Major foreign exchange participants include commercial investment and central banks. Other participants include corporations, hedge funds, and millions of retail traders around the world. The top 8 banks, which provide liquidity in this market are Bank of America, Credit Suisse, First Boston, Goldman Sachs, HSBC, JP Morgan, Morgan Stanley, Dean Witter, and UBS Warburg. Policies that are implemented by governments and central banks can play a major role in the forex market. Central banks can play an important part in controlling the country’s money supply to ensure financial stability.

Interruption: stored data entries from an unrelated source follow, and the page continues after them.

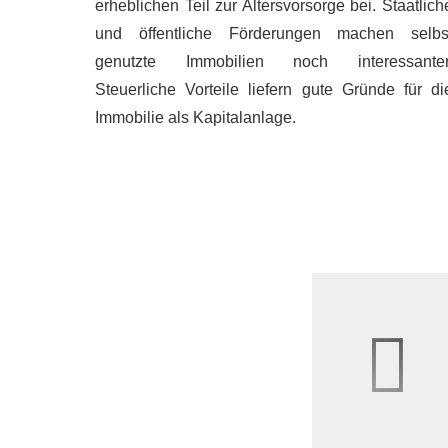
erheblichen Teil zur Alters­vorsorge bei. Staatlich
und öffentliche Förderungen machen selbs
genutzte Immobilien noch interessanter
Steuerliche Vorteile liefern gute Gründe für di
Immobilie als Kapitalanlage.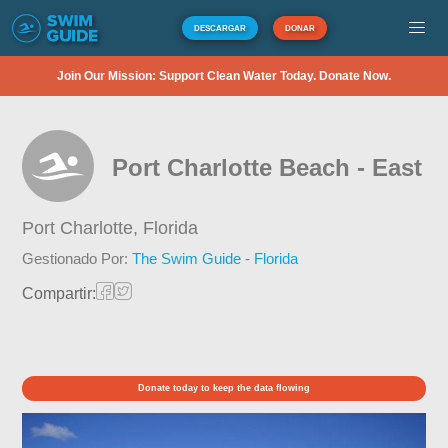
DESCARGAR
DONAR
Join Our Mission: Support Clean Water Today. Donate Now.
Port Charlotte Beach - East
Port Charlotte,
Florida
Gestionado Por:
The Swim Guide - Florida
Compartir:
Donate today to keep the data flowing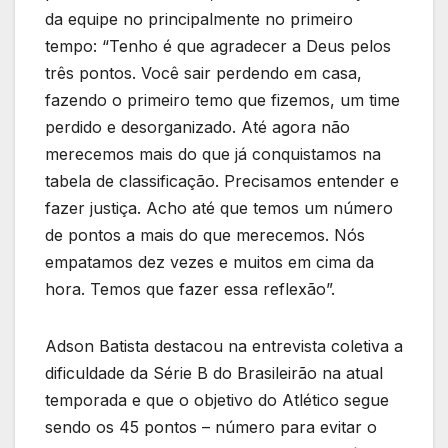
da equipe no principalmente no primeiro
tempo: “Tenho é que agradecer a Deus pelos
três pontos. Você sair perdendo em casa,
fazendo o primeiro temo que fizemos, um time
perdido e desorganizado. Até agora não
merecemos mais do que já conquistamos na
tabela de classificação. Precisamos entender e
fazer justiça. Acho até que temos um número
de pontos a mais do que merecemos. Nós
empatamos dez vezes e muitos em cima da
hora. Temos que fazer essa reflexão”.
Adson Batista destacou na entrevista coletiva a
dificuldade da Série B do Brasileirão na atual
temporada e que o objetivo do Atlético segue
sendo os 45 pontos – número para evitar o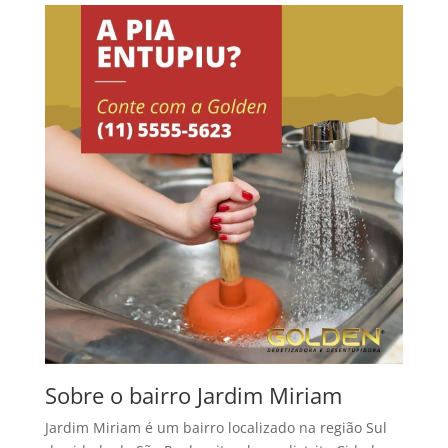
Sobre o bairro Jardim Miriam
Jardim Miriam é um bairro localizado na região Sul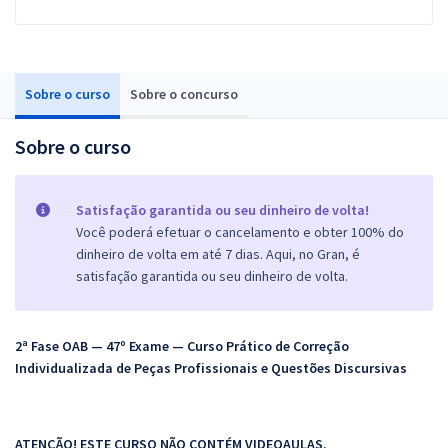
Sobre o curso
Sobre o concurso
Sobre o curso
Satisfação garantida ou seu dinheiro de volta!
Você poderá efetuar o cancelamento e obter 100% do
dinheiro de volta em até 7 dias. Aqui, no Gran, é
satisfação garantida ou seu dinheiro de volta.
2ª Fase OAB — 47º Exame — Curso Prático de Correção
Individualizada de Peças Profissionais e Questões Discursivas
ATENÇÃO! ESTE CURSO
NÃO
CONTÉM VIDEOAULAS.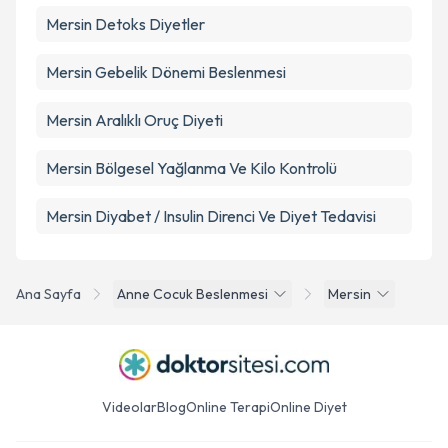
Mersin Detoks Diyetler
Mersin Gebelik Dönemi Beslenmesi
Mersin Aralıklı Oruç Diyeti
Mersin Bölgesel Yağlanma Ve Kilo Kontrolü
Mersin Diyabet / Insulin Direnci Ve Diyet Tedavisi
Ana Sayfa
Anne Cocuk Beslenmesi
Mersin
Videolar
Blog
Online Terapi
Online Diyet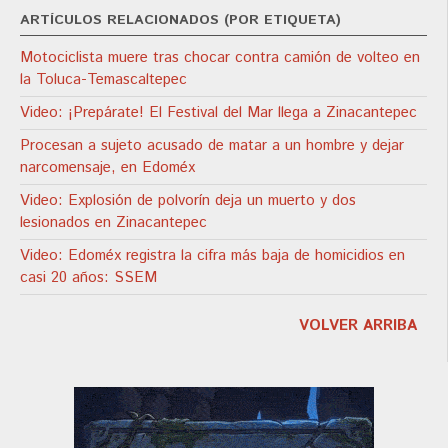
ARTÍCULOS RELACIONADOS (POR ETIQUETA)
Motociclista muere tras chocar contra camión de volteo en
la Toluca-Temascaltepec
Video: ¡Prepárate! El Festival del Mar llega a Zinacantepec
Procesan a sujeto acusado de matar a un hombre y dejar
narcomensaje, en Edoméx
Video: Explosión de polvorín deja un muerto y dos
lesionados en Zinacantepec
Video: Edoméx registra la cifra más baja de homicidios en
casi 20 años: SSEM
VOLVER ARRIBA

Second tier consists of National banks, hedge funds, and corporation banks. Large banks literally trade billions of dollars daily. This can take the form of a service to their customers or they themselves as they speculate in the foreign exchange. market. We know that the forex market can be extremely liquid, which is why it is so desirable to trade. Hedge funds have increasingly allocated portions of their portfolios to speculate on the forex market.

Another advantage of hedge fund is that they can utilize as much a higher degree of leverage than would typically be found in the equities market. Many companies have to import and export goods to different countries all around the world. Payment for these goods and services may be made and received in different currencies. Many billions of dollars are exchanged daily to facilitate trade. The timing of those transactions can dramatically affect a company’s balance sheet.

Third tier consists of speculators and investors. We shall differentiate speculators from investors here only with the definition that has an investor had a much longer time horizon, in which he expects his investment to yield a profit. Regardless of the difference, both speculators and investors will approach the forex market with the intent to exploit the difference or the movement in currency pairs. They both will have their reason for believing a particular currency will perform better or worse as the case may be and will buy or sell accordingly.

They may decide that the euro will appreciate against the US dollar and take what is called a long position on the euro. If the euro gain ground against the US dollar, they will have made a profit.